KYAA
- Soquel, California; United States;
- Broadcast area: Monterey Bay-San Jose-Santa Cruz
- Frequency: 1200 kHz
- Branding: Relevant Radio

Programming
- Format: Catholic radio
- Network: Relevant Radio

Ownership
- Owner: Relevant Radio, Inc.

History
- First air date: 2001

Technical information
- Licensing authority: FCC
- Facility ID: 60852
- Class: B
- Power: 25,000 watts (day); 10,000 watts (night);
- Transmitter coordinates: 36°39′37.9″N 121°32′32.8″W﻿ / ﻿36.660528°N 121.542444°W

Links
- Public license information: Public file; LMS;
- Webcast: Listen live
- Website: relevantradio.com

= KYAA =

KYAA (1200 AM) is a radio station broadcasting a Catholic radio format. It is licensed to Soquel, California, United States, and serves the Monterey Bay, Santa Cruz and San Jose areas. The station is owned by Relevant Radio, Inc.

==History==
Between 2001 and early 2013, the station played a wide variety of oldies music from the 1950s, 1960s, and 1970s, and was the only oldies station in that time period in the Monterey Bay Area.
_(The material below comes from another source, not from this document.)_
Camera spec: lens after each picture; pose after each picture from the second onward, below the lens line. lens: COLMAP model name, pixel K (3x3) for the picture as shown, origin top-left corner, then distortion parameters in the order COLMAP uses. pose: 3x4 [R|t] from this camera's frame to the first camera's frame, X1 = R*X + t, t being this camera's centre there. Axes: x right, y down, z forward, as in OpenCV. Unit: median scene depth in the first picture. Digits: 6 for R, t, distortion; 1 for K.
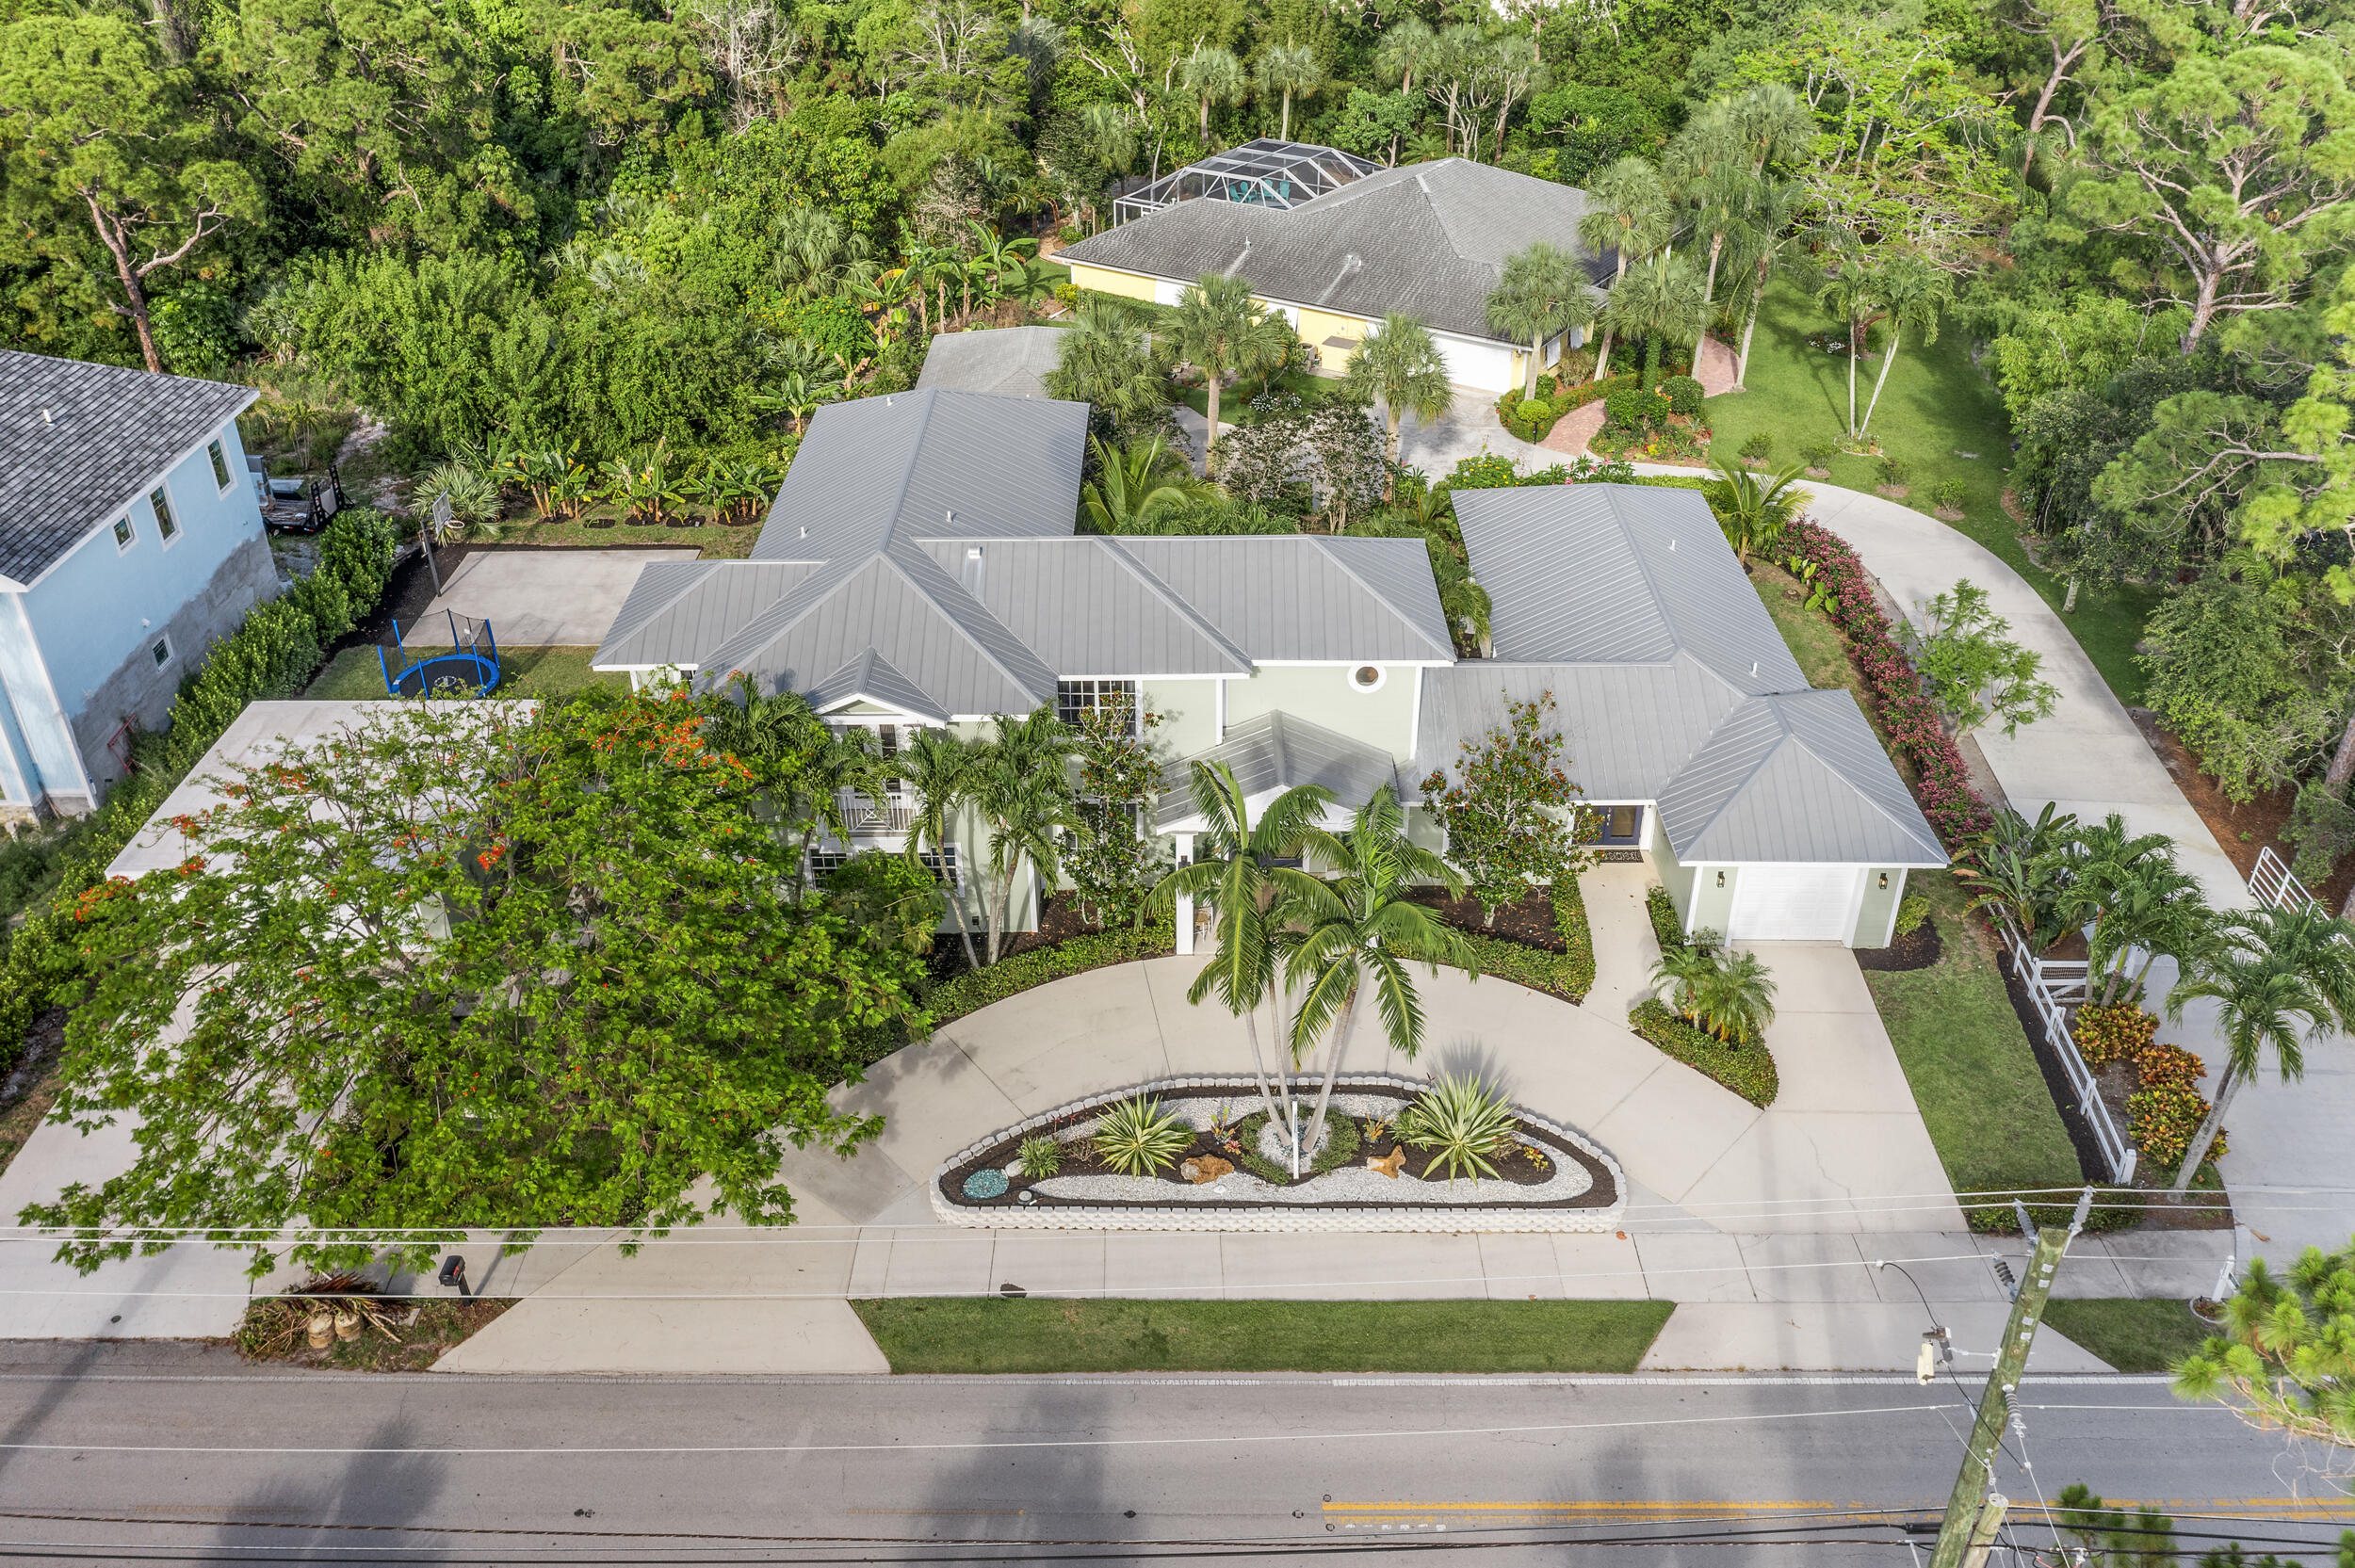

Former Los Angeles KHJ boss jock Don Murray (Carlson) began the station along with radio veteran Denis 'Catfish' Miller . The station branded as KYA, minus the additional 'A', as a tribute to the noted Top 40 station in San Francisco in the 1960s and 1970s with the same call letters (now KSFB). Murray and Miller used the old KYA jingle package, and the station sounded similar to the way it had before. Local radio veteran David Mars also worked on the station for a time. The station was simulcast on FM and AM and reached its peak of success in 2004.

It was sold back to Salinas' Wolfhouse broadcasting after a failed LMA by People's Radio, and the format was dropped in favor of a more urban contemporary and hip hop music format, ending KYA and its Top 40 roots. Later, AM 1200 adopted the "Music of Your Life" syndicated format.

People's Radio, Inc. tried to sell the station for quite some time without success. It donated KYAA to IHR Educational Broadcasting, which aired its Immaculate Heart Radio Roman Catholic religion format. The license to cover to IHR was granted by the U.S. Federal Communications Commission on July 29, 2013. KYAA flipped to the Relevant Radio branding when IHR Educational Broadcasting and Starboard Media Foundation completed their merger on July 3, 2017.